Steven  Cohen
Steven Cohen founded the hedge fund SAC Capital Advisors which is subject to an insider trading probe by US authorities (Reuters) Reuters

Steven Cohen is revealed as the secret buyer of Alberto Giacometti's Man Pointing at a Christie's auction in May.

The 58-year-old was dubbed "the hedge fund king" by the Wall Street Journal, and bought the artist's 1947 masterpiece, a life-size bronze sculpture of a thin man. It joins his previous purchase of Giacometti's 1950 sculpture The Chariot, for which he paid $101m.

Although Cohen was an anonymous bidder, several sources confirmed his identity to the New York Post.

With a personal wealth of $11.3bn, Cohen is one of the most successful hedge fund managers of all time, founding SAC Capital in 1992 with $20m he had made working for other Wall Street companies, according to Mail Online.

Cohen's art collection is valued at over $1bn and the most he has spent on an artwork is $155m in 2012 on Picasso's Le Reve. He bought it from Steve Wynn, the Las vegas casino mogul, having to wait six years for it while it was repaired after being damaged by Wynn putting his elbow through the painting.

Works of art in Cohen's collection include Damien Hirst, Monet, Edvard Munch, Jasper Johns, Jeff Moons, Willem de Kooning, Francis Bacon and Andy Warhol. He has built a private museum for some of his artwork on his property in Greenwich, Conneticut.

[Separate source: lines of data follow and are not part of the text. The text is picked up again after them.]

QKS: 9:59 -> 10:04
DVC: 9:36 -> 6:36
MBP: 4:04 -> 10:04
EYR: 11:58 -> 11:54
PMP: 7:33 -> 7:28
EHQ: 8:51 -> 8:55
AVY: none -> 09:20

Ranked by Forbes as the 106th richest man in the world, in 2013, SAC was charged by the Securities and Exchange Commission with failing to prevent insider trading. In November 2013, SAC Capital agreed to plead guilty, stop managing funds for outsiders, and pay a $1.2 billion fine.

Although several employees were convicted, Cohen was never criminally charged.

Giacometti's Man Pointing

The sculpture was made very rapidly for the artist's first exhibition in New York. He said: 'I did that piece in one night between midnight and nine the next morning.

"That is, I'd already done it, but I demolished it and did it all over again because the men from the foundry were coming to take it away. And when they got here, the plaster was still wet."

It was originally intended to be part of a larger composition, with the left arm positioned loosely around a second figure, according to Tate Britain. Giacometti later abandoned the idea, and considered Man Pointing to be a complete work.